Dangerous Cold Snaps Feel Even Worse Because They’re Now So Rare
In other words, people may forget how frequently the cold used to come.
Winter is warming faster than the three other seasons, according to the most recent national climate-science assessment, issued in late 2017. Winters from 1986 to 2016 were 1.5 degree Fahrenheit (0.8 Celsius) warmer than the 1901-1960 average.
There are also far fewer cold snaps. Temperature data since 1970 suggest that sudden freezes used to be much more normal, and the U.S. hasn’t had a good, old-fashioned cold streak in more than two decades.

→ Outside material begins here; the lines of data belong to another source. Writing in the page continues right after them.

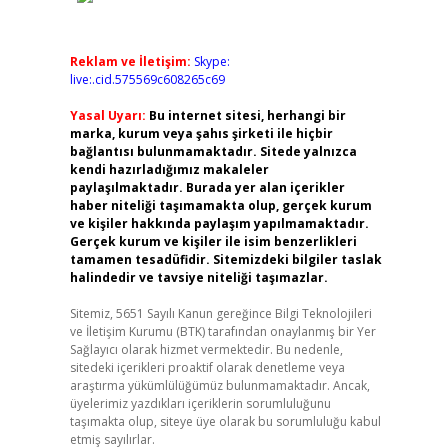
Reklam ve İletişim:
Skype:
live:.cid.575569c608265c69
Yasal Uyarı:
Bu internet sitesi, herhangi bir
marka, kurum veya şahıs şirketi ile hiçbir
bağlantısı bulunmamaktadır. Sitede yalnızca
kendi hazırladığımız makaleler
paylaşılmaktadır. Burada yer alan içerikler
haber niteliği taşımamakta olup, gerçek kurum
ve kişiler hakkında paylaşım yapılmamaktadır.
Gerçek kurum ve kişiler ile isim benzerlikleri
tamamen tesadüfidir. Sitemizdeki bilgiler taslak
halindedir ve tavsiye niteliği taşımazlar.
Sitemiz, 5651 Sayılı Kanun gereğince Bilgi Teknolojileri
ve İletişim Kurumu (BTK) tarafından onaylanmış bir Yer
Sağlayıcı olarak hizmet vermektedir. Bu nedenle,
sitedeki içerikleri proaktif olarak denetleme veya
araştırma yükümlülüğümüz bulunmamaktadır. Ancak,
üyelerimiz yazdıkları içeriklerin sorumluluğunu
taşımakta olup, siteye üye olarak bu sorumluluğu kabul
etmiş sayılırlar.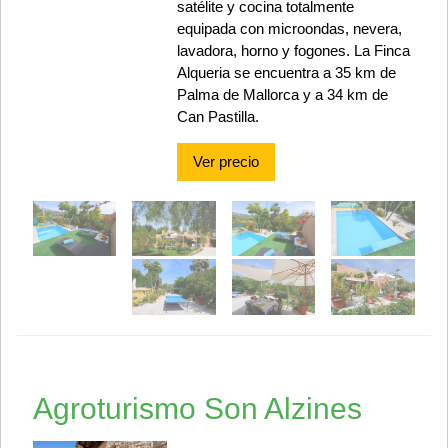
satélite y cocina totalmente
equipada con microondas, nevera,
lavadora, horno y fogones. La Finca
Alqueria se encuentra a 35 km de
Palma de Mallorca y a 34 km de
Can Pastilla.
Ver precio
Agroturismo Son Alzines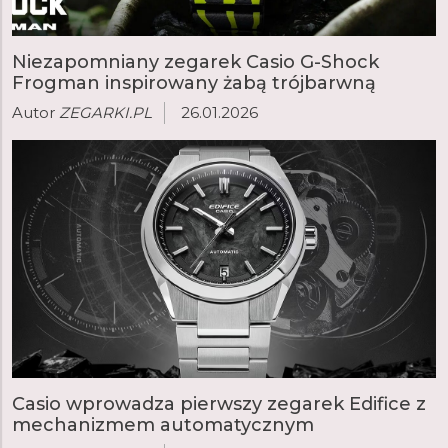
Niezapomniany zegarek Casio G-Shock
Frogman inspirowany żabą trójbarwną
Autor
ZEGARKI.PL
26.01.2026
Casio wprowadza pierwszy zegarek Edifice z
mechanizmem automatycznym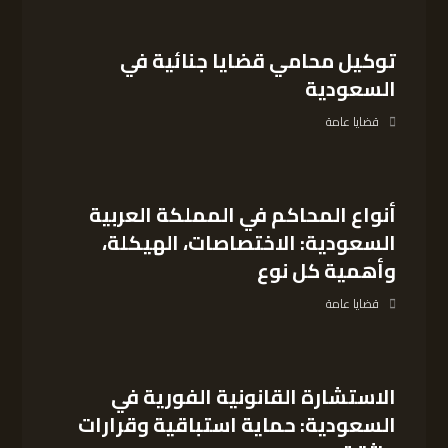
توكيل محامي قضايا جنائية في
السعودية
قضايا عامة
أنواع المحاكم في المملكة العربية
السعودية: الاختصاصات، الهيكلة،
وأهمية كل نوع
قضايا عامة
الاستشارة القانونية الفورية في
السعودية: حماية استباقية وقرارات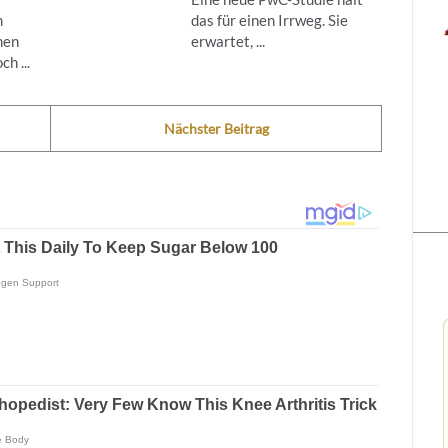
h
das für einen Irrweg. Sie
nen
erwartet, ...
h ...
Nächster Beitrag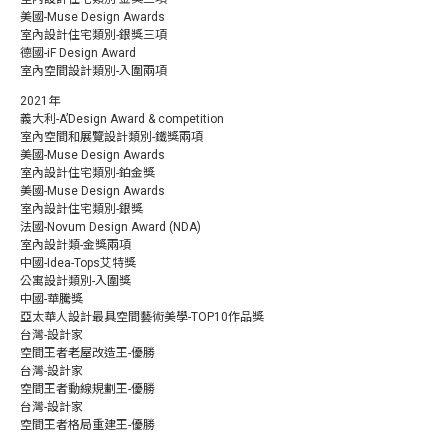
美國-Muse Design Awards
室內設計住宅類別-銀獎三項
德國-iF Design Award
室內空間設計類別-入圍兩項
2021年
義大利-A’Design Award & competition
室內空間和展覽設計類別-鐵獎兩項
美國-Muse Design Awards
室內設計住宅類別-鉑金獎
美國-Muse Design Awards
室內設計住宅類別-銀獎
法國-Novum Design Award (NDA)
室內設計類-金獎兩項
中國-Idea-Tops艾特獎
公寓設計類別-入圍獎
中國-華騰獎
亞太華人設計最具空間藝術美學-TOP10作品獎
台灣-設計家
空間王者老屋改造王-優勝
台灣-設計家
空間王者動線規劃王-優勝
台灣-設計家
空間王者格局重建王-優勝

“Nothing really since 1996 has been what I would call a really historic cold air outbreak,” said Ken Kunkel, a researcher at North Carolina State University and the National Oceanic and Atmospheric Administration. “There were some real monsters in the late 1800s,” he added.
Kunkel for 20 years has kept what he calls a cold wave index, which tracks how often multi-day wintry blasts descend on the U.S. The index measures the number of weather stations recording extreme cold each year as a percentage of a “normal” year, in which 20 percent of the stations have one cold snap. A “cold wave” occurs when temperatures drop below certain thresholds over a set amount of time. That threshold can be either a statistical deviation or an absolute temperature. In either case, each one is geographically dependent.
The U.S. hit almost twice as many record-low minimum daily temperatures in the last seven days—at 133—as record-high maximum temperatures, according to NOAA data. Over the last 30 days—and also over the last year—it's the other way around, with hot daily records roughly twice as frequent as cold ones.